Member of Parliament for Verdun
- In office October 1935 – March 1940
- Preceded by: riding created
- Succeeded by: Paul-Émile Côté

Personal details
- Born: Edgard Jules Wermenlinger 9 July 1888 Montreal, Quebec, Canada
- Died: 18 November 1956
- Party: Conservative
- Spouse(s): Antonine Lalande m. 11 September 1917
- Profession: civil engineer, merchant

= Jules Wermenlinger =

Canadian politician

Edgard Jules Wermenlinger (9 July 1888 – 18 November 1956) was a Conservative member of the House of Commons of Canada. He was born in Montreal, Quebec and became a civil engineer and electrical appliance merchant.

Wermenlinger attended Mont St-Louis College and the Université de Montréal.

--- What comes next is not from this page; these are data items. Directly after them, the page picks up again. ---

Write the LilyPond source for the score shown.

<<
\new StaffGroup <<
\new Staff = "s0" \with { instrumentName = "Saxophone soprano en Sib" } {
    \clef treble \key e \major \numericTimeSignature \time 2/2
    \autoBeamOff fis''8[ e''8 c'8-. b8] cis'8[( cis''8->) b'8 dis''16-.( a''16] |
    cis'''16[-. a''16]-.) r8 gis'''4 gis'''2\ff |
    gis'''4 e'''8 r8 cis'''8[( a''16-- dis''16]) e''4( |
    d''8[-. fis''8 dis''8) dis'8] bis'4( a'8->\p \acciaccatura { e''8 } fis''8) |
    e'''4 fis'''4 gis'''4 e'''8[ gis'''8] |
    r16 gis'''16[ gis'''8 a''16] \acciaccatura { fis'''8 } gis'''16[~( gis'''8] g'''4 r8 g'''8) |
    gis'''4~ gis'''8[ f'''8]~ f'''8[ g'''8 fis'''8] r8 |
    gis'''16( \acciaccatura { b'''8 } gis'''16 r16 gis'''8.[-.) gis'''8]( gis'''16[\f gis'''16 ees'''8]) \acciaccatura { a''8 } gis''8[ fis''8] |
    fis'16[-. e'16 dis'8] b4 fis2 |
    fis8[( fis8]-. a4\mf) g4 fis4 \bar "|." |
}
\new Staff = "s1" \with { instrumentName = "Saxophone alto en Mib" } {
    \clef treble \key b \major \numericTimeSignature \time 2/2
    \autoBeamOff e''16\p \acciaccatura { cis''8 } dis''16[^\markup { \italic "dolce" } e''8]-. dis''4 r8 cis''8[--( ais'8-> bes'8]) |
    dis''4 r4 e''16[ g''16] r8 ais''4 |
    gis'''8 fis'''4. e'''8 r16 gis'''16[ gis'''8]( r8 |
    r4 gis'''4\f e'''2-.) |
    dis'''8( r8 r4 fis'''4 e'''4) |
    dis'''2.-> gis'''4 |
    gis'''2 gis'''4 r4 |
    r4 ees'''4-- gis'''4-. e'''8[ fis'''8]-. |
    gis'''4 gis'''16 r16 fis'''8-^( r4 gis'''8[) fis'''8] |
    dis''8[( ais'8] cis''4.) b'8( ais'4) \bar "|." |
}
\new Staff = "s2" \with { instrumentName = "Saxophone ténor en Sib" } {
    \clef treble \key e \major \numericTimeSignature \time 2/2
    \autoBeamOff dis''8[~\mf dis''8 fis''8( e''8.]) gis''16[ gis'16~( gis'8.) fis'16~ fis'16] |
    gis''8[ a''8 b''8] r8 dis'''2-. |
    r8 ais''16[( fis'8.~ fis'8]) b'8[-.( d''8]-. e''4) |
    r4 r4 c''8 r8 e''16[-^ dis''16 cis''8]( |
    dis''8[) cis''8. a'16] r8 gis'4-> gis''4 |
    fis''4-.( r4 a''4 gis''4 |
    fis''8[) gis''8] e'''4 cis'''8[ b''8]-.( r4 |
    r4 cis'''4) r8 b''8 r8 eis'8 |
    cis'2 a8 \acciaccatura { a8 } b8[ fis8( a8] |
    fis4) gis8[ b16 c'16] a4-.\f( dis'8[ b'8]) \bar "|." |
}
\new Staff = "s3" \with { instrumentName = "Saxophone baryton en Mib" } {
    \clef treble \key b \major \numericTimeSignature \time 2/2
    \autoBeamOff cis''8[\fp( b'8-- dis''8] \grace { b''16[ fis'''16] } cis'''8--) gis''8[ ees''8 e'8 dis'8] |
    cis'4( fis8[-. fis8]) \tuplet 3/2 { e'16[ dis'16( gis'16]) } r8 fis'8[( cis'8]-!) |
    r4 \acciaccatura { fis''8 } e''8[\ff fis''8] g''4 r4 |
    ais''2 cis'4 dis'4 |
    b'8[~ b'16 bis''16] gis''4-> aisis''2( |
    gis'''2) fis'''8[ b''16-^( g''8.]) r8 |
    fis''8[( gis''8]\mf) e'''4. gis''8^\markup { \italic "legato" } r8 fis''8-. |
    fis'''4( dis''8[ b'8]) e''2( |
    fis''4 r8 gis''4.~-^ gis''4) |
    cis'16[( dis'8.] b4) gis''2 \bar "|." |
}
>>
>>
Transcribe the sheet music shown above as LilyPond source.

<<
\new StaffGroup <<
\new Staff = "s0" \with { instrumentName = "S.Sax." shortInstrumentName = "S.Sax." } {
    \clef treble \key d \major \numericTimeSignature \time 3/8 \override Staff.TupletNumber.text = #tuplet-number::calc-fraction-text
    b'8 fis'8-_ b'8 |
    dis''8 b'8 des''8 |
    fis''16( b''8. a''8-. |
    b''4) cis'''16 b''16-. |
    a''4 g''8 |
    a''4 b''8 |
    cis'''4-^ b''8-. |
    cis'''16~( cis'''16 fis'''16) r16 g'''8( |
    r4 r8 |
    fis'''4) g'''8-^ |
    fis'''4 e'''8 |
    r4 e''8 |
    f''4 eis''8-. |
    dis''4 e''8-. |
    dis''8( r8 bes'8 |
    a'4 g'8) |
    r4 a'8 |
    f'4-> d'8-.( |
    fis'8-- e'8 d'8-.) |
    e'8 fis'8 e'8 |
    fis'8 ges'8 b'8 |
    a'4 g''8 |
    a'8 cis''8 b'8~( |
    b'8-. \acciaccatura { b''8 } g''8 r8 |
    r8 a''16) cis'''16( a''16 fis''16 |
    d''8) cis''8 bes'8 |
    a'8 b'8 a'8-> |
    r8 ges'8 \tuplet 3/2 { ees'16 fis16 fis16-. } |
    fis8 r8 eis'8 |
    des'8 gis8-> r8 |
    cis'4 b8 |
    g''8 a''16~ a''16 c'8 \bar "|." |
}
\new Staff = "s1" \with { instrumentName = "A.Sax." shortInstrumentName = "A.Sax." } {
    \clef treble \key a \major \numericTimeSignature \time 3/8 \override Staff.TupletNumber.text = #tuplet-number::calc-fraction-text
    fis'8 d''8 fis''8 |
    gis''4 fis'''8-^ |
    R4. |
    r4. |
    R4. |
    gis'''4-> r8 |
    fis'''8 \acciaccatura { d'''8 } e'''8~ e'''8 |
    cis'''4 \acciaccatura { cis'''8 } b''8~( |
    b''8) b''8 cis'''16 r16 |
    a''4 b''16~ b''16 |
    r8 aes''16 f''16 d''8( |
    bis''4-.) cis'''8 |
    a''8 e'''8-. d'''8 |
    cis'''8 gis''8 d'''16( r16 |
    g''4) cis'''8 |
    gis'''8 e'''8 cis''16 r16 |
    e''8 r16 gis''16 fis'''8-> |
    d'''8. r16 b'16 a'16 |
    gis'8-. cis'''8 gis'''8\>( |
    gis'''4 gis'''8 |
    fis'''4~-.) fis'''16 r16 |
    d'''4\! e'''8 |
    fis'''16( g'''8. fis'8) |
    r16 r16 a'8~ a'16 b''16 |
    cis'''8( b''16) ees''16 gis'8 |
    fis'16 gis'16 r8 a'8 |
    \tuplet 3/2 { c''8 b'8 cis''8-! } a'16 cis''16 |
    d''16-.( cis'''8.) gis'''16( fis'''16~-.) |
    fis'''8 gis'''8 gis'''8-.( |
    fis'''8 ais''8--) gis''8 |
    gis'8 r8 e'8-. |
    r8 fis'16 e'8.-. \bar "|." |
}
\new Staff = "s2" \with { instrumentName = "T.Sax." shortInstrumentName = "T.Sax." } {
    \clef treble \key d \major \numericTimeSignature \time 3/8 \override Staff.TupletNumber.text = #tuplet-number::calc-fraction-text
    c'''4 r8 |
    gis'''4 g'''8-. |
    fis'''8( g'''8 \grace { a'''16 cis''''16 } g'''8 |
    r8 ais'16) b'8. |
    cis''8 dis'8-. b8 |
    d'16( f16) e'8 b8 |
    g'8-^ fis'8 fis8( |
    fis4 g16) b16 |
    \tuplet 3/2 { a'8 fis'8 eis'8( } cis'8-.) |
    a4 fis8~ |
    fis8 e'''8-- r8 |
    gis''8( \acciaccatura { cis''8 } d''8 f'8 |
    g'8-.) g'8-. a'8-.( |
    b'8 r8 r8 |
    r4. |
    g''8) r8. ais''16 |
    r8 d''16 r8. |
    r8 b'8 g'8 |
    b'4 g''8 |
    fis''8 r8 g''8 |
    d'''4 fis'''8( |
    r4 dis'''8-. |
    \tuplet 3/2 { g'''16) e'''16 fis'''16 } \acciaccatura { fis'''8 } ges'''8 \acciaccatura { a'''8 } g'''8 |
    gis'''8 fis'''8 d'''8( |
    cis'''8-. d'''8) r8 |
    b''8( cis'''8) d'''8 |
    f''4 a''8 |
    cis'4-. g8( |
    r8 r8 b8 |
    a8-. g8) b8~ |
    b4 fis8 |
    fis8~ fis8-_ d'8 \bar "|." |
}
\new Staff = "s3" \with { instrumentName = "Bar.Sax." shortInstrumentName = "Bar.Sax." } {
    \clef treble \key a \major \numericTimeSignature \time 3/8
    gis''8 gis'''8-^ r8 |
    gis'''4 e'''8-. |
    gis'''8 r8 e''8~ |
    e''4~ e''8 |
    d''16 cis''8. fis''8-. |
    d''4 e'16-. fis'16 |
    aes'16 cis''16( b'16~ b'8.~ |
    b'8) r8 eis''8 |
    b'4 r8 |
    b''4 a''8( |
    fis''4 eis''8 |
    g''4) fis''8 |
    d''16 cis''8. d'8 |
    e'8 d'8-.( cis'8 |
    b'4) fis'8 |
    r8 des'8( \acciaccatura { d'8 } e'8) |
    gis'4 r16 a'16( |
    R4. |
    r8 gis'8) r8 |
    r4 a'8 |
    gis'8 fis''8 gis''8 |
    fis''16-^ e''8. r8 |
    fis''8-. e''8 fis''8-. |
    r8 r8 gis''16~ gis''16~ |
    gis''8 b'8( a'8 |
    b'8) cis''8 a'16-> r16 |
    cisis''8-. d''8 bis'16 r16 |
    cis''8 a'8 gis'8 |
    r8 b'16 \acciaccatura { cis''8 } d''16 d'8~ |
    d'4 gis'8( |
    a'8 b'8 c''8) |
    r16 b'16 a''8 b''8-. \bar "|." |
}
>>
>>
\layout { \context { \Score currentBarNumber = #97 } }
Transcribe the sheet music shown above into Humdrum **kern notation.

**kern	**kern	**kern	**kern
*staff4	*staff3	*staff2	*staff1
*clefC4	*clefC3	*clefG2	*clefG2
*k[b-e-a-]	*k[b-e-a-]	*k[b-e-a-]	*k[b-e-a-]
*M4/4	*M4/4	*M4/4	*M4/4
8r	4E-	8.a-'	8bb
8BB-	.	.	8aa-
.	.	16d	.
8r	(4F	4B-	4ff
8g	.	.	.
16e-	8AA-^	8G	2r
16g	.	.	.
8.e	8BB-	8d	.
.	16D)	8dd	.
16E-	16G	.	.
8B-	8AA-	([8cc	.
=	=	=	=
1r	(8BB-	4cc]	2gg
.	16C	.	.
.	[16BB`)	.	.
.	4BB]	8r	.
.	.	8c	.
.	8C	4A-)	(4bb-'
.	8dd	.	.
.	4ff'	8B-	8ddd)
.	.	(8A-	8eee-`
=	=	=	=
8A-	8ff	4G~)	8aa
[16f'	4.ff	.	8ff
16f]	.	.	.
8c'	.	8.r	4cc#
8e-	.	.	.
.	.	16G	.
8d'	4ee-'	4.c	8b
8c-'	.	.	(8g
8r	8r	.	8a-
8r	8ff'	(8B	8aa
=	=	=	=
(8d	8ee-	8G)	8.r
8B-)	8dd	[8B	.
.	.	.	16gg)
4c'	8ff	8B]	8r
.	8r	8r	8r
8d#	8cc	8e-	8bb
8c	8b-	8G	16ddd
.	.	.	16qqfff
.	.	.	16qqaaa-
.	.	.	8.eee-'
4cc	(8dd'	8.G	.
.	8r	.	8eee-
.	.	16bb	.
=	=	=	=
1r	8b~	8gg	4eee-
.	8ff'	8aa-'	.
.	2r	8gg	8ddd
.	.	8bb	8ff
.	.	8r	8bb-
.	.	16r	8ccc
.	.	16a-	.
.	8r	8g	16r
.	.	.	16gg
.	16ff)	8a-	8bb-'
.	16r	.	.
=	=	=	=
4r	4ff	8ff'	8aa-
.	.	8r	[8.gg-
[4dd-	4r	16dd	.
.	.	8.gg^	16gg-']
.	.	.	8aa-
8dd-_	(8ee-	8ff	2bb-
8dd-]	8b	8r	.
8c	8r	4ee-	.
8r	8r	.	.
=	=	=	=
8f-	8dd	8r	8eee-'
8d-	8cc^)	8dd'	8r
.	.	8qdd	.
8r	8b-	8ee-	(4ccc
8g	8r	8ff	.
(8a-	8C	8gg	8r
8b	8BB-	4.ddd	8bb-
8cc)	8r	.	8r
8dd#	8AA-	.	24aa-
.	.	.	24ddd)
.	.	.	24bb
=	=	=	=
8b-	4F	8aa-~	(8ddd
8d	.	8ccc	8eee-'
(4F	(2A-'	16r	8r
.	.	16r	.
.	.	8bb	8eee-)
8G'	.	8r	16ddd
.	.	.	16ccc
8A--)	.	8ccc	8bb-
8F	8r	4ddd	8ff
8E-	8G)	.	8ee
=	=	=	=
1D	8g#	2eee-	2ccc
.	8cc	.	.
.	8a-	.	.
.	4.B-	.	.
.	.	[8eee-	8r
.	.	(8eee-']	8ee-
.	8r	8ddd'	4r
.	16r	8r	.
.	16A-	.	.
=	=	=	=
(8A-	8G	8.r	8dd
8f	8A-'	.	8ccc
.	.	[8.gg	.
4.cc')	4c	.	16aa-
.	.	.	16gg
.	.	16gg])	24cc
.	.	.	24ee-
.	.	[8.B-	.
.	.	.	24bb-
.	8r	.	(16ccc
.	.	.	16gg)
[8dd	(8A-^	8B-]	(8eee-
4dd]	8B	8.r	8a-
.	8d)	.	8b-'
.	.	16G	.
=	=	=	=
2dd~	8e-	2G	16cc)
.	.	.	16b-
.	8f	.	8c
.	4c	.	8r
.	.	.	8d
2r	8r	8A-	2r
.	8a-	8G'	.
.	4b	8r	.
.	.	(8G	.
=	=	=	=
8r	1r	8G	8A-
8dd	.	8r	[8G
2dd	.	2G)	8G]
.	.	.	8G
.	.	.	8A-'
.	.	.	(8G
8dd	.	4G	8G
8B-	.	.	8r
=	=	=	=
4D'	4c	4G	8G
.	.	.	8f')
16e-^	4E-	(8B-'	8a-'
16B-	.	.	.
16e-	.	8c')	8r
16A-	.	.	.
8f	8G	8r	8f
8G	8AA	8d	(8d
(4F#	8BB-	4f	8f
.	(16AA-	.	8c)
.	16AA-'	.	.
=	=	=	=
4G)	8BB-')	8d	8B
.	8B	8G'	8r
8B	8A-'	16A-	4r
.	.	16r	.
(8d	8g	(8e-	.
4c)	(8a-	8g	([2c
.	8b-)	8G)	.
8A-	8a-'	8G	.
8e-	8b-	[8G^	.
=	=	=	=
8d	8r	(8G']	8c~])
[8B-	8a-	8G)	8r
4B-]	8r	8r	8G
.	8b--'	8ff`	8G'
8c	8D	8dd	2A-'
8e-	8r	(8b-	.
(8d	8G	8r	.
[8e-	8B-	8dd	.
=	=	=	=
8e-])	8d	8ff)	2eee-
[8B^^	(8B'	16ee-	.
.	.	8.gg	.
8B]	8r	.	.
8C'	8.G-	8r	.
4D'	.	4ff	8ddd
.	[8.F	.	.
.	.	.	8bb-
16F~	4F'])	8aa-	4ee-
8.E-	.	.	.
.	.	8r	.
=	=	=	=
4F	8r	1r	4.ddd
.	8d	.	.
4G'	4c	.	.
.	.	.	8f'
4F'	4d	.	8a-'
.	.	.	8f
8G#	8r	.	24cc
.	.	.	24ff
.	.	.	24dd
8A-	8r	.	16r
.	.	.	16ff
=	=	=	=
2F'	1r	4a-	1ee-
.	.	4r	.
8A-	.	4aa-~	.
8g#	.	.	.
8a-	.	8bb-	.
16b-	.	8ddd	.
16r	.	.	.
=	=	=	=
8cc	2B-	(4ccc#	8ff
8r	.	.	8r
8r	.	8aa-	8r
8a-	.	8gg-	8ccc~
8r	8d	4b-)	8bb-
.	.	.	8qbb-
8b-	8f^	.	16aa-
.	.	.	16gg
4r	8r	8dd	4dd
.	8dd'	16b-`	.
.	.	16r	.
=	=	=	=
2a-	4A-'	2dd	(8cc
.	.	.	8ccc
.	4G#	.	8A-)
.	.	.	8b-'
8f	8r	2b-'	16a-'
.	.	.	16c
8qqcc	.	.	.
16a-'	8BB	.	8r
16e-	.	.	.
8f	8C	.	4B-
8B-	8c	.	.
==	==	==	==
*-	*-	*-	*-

Beginning in 1932, he was a school commissioner for Verdun, Quebec and the following year he became an alderman for that municipality. He held those positions until his bid for federal office in 1935.

He was first elected to Parliament at the Verdun riding in the 1935 general election. After serving one term, the 18th Canadian Parliament, Wermenlinger entered the 1940 election as a National Government (Conservative) candidate but was defeated by Paul-Émile Côté of the Liberal Party.